Deprem ise araştırılması gereken bir çok parametreyi barındıran ve zamana göre değişen, güncellenen dinamik bir olaydır. Fay hatları ve depremler, heyelan, aşırı yağışlar ve sel, volkanizma ve benzeri kavramlar yeryüzündeki doğal oluşumlar olup, insanlar tarafından ortadan kaldırılması mümkün değildir. Afet Yönetimi ve Deprem konularının birarada değerlendirilmesi, uzun süreli ve farklı disiplinler altında birçok katılımla gerçekleşmesi ile mümkündür.

Bu amaçla mevcut yerleşim alanları, alt ve üst yapılarıyla beraber afetlere karşı daha güvenli duruma getirmeye çalışırken öncelikle doğal tehlikeleri tespit etmeli, bunları her boyutuyla ölçülendirerek ortaya koymalıdır. Bu süreç, bilimsel ve teknik araştırmalara dayalı derinlemesine, her yönlü yürütülmesi gereken projeler ile gerçekleştirilebilir.

Afet risklerinin azaltılması, bireylerin ve toplumların gündelik risklere karşı aldıkları tavırla başlamaktadır. Burada en önemli davranış biçimi afetlere karşı bilinç ve eğitim seviyesini yükseltmek olmalıdır. Bu anlamda hizmet eden sivil toplum kuruluşlarından faydalanmalı, kurumsal anlamda sürdürülen proje ve kampanyalar takip edilmelidir. Yazılı ve görsel yayınlardan faydalanılmalı, tavsiyeler uygulanmalı, önemsenmelidir. Zira afetlere karşı daha dirençli bir toplum olmanın yolu bu önlemlerden geçmektedir. Toplumun katılmadığı, bir parçası olmadığı hiçbir proje tamamlanmış ve amacına ulaşmış sayılamaz, toplum için faydaya dönüşemez.

1995 Kobe depreminde Japonya'da meydana gelen yangınlar ve patlamalar büyük ölümlere neden olmuştu. Kobe depreminden sonra Japonya'da erken uyarı ve risk azaltma çalışmaları hızlandırıldı. Son depremde yangına ve yıkılmalara bağlı zararların azalması, Kobe depreminin Japonlar tarafından iyi okunduğunu gösteriyor. Fakat, Nükleer Santrallerın güvenliğinin yeterince sağlanamadığı ortaya çıkmıştır. 2007 yılında büyüklüğü 6.8 olan deprem Nükleer sızıntıya neden olmuştu ve bunun zararları Japonya ile sınırlı kaldı. 2011 yılında meydana gelen 9.0 büyüklüğündeki depremde nükleer sızıntı ile dünya için bir risk oluşturmuştur.

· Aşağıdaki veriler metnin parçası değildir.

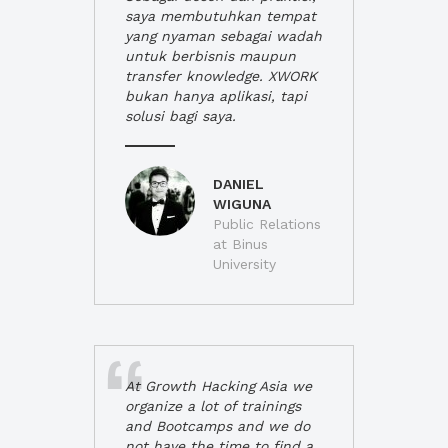
saya membutuhkan tempat
yang nyaman sebagai wadah
untuk berbisnis maupun
transfer knowledge. XWORK
bukan hanya aplikasi, tapi
solusi bagi saya.
DANIEL
WIGUNA
Public Relations
at Binus
University
At Growth Hacking Asia we
organize a lot of trainings
and Bootcamps and we do
not have the time to find a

İstanbul; kozmopolit, hareketli, genç nüfuslu, tarihi geçmişi olan, uyumsuz gelir seviyeleriyle sosyal açıdan karmaşık bir yapı sunuyor olsa da prestijini sadece kıtalar arasında değil aynı zamanda medeniyetler, fikirler, dinler ve insanlar arasında bir köprü oluşturmasından alan bir şehirdir. İstanbul'u etkileyecek depremin büyüklüğünü, muhtemel zamanı gibi tartışmaları bir yana bırakıp; sosyal, ekonomik, psikolojik, hukuki ve idari yetki ve sınırları göz önüne alarak çözümler oluşturulması, daha sonra bunların mühendislik, kentsel dönüşüm ve planlama ile birlikte değerlendirilmesi gerekir. Etkin Afet Yönetimi ile deprem tehlikeleri belirleyip bunlara karşı gerekli stratejileri ve eylem planlarını ortaya koyulmalıdır. Enkaz altından insan kurtarmayı değil enkaz altında insan kalmamasını sağlamayı ve maddi-manevi kayıpların en aza indirilmesi amaç edinilmelidir.